Кончиками пальцев я притрагиваюсь к своему влажному лбу и дивлюсь проступившей на нем испарине. Ведь у меня ни на миг не возникало ощущения, что мне угрожает опасность. Он не желал мне никакого зла. Я не в силах этого объяснить, но я уверен в этом. Даже когда он потрясал ножом. Зло! Шут балаганный!

Стоя на прежнем месте, я провожаю взглядом далекую тень. Он ли это? Проворная, смертоносная, она словно в насмешку раскачивается. Она идет — скорее парит — по направлению к кварталу Бейлик, к старым кварталам. А если это и впрямь он?

Я возобновляю свой путь к центру.

Невыносимо душно.

Поворачиваю назад.

Марта говорит:

Он взял стул и устроился поодаль от нас. Хаким промолчал — пусть поступает как знает. Из его глаз струится ночь. Он обнимает нас одним взглядом. Он нас всех, не видя, обнимает одним взглядом. Но время от времени отворачивается, ища что-то другое.

Хаким не спросил у него, откуда он пришел. А он преспокойно сидит на стуле со своей ни к чему не относящейся улыбкой, словно бы забытой на лице, притягательность которого еще сильнее от того, что он вот так внезапно вынырнул из мрака.

Но что-то вошло вместе с ним — то ли вслед за ним, то ли одновременно. Вошло что-то постороннее, явившееся из ночного мира. Кажется, будто кто-то другой продолжает расхаживать по комнате, примечая все, что в ней находится, в то время как Лабан скромно посиживает на стуле.

Разговор, прервавшийся при его вторжении, возобновляется. Хаким говорит:

— Эксцентричен — вот подходящее слово.

Мосье Эмар отвечает на это:

— Всего лишь эксцентричность, и ничего более?

— Согласен, основу всякого движения человека вперед составляет вызов, Не подчинение и не подражание. У нас это движение вперед рискует захлебнуться по вине мнимого, импортированного прогресса, прогресса, который оборачивается скорее не благодеянием, а непосильной ношей. У нас — больше, чем где бы то ни было.

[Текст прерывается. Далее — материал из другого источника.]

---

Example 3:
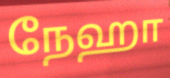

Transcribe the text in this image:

நேஹா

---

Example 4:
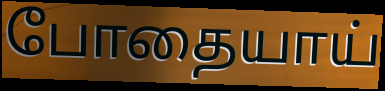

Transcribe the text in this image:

போதையாய்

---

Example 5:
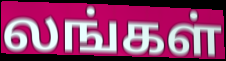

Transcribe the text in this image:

லங்கள்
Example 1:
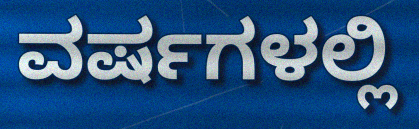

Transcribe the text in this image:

ವರ್ಷಗಳಲ್ಲಿ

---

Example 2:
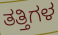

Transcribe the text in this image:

ತತ್ತಿಗಳ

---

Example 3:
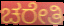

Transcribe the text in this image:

ಚರೇತಿ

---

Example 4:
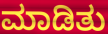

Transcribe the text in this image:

ಮಾಡಿತು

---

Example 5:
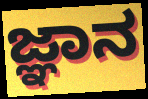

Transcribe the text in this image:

ಜ್ಞಾನ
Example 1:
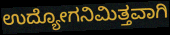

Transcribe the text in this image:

ಉದ್ಯೋಗನಿಮಿತ್ತವಾಗಿ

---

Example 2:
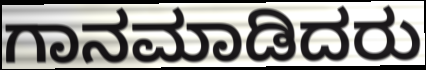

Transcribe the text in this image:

ಗಾನಮಾಡಿದರು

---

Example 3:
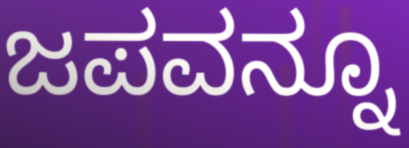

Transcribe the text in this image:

ಜಪವನ್ನೂ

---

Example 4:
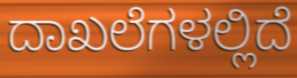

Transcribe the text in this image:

ದಾಖಲೆಗಳಲ್ಲಿದೆ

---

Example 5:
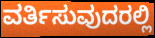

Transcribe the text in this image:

ವರ್ತಿಸುವುದರಲ್ಲಿ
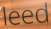
leed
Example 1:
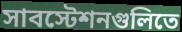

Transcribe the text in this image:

সাবস্টেশনগুলিতে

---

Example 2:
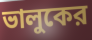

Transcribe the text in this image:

ভালুকের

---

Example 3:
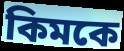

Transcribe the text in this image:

কিমকে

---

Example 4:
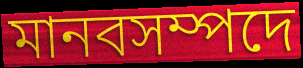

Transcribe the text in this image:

মানবসম্পদে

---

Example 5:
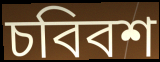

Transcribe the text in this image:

চবিবশ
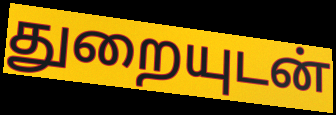
துறையுடன்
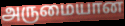
அருமையான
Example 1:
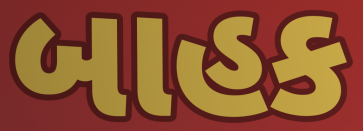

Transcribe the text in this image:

બાહક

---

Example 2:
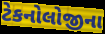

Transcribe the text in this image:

ટેકનોલોજીના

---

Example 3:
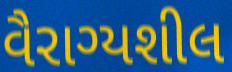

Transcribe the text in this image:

વૈરાગ્યશીલ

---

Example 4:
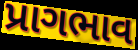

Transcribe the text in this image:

પ્રાગભાવ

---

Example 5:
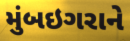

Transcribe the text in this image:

મુંબઇગરાને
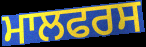
ਮਾਲਫਰਸ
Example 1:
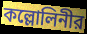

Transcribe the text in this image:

কল্লোলিনীর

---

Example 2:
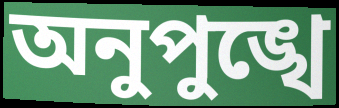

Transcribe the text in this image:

অনুপুঙ্খে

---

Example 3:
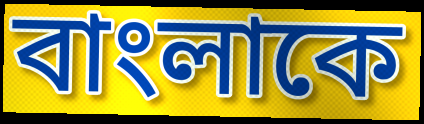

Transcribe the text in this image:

বাংলাকে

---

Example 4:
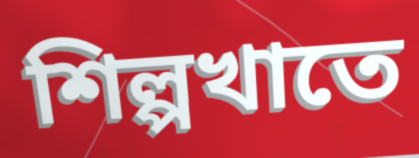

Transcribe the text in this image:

শিল্পখাতে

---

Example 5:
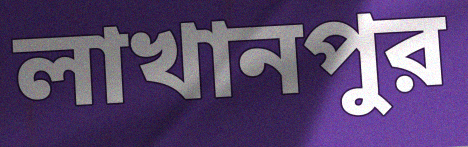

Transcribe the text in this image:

লাখানপুর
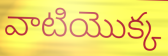
వాటియొక్క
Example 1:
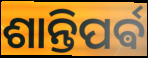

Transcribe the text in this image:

ଶାନ୍ତିପର୍ଵ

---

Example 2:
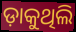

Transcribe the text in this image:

ଡ଼ାକୁଥିଲି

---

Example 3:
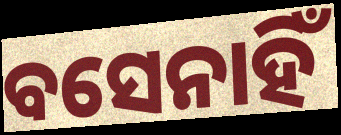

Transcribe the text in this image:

ବସେନାହିଁ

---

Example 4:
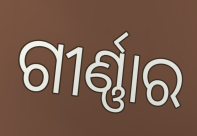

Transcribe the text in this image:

ଗୀର୍ଣ୍ଣାର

Я смотрю на Лабана. Похоже, он втайне злорадствует. Сегодня его вид как никогда сбивает с толку.

— Слеп и глух, поскольку чужд всему истинному, — говорит Хаким.

И Лабан тоже: слеп, глух, чужд. И еще более слеп, глух, чужд мир вокруг.

— Разве лучше ему удадутся искания, — говорит мосье Эмар, — которые гонят его от себя самого и приводят в пустыню, не давая возможности определить, куда его занесло?

Что-то мосье Эмар слишком уж критически настроен. Сейчас он разговаривает точь-в-точь как Камаль Ваэд.

— Смотреть назад, как это делаем мы, — говорит Хаким, — это в первую очередь значит не бросать тех, кто там остался, и все, что там было забыто, — только с таких позиций и можно говорить, что смотришь вперед.

— В этом — все, — произносит Лабан.

Наши взгляды устремляются на него. Вид у него по-прежнему безучастный. Не верится, что слова сошли с этих губ. Скорее кажется, будто он вклинился в совсем другой разговор, происходящий далеко отсюда.

Хаким говорит ему:

— Ты прав.

Потом поворачивается к нам:

— Мне неведомы мои корни; уже отца я почти не знаю, а о деде с бабкой, само собой, и говорить не приходится. Как и каждому из нас, мне в лицо смеется мрак неизвестности.

Это правда, здесь никто не знает своего происхождения. За пределами третьего поколения люди теряют нить. Теряют друг друга из виду, бродят в тумане.

— А когда я навещаю крестьян своей округи, — говорит он, — то все равно как отправляюсь в Китай.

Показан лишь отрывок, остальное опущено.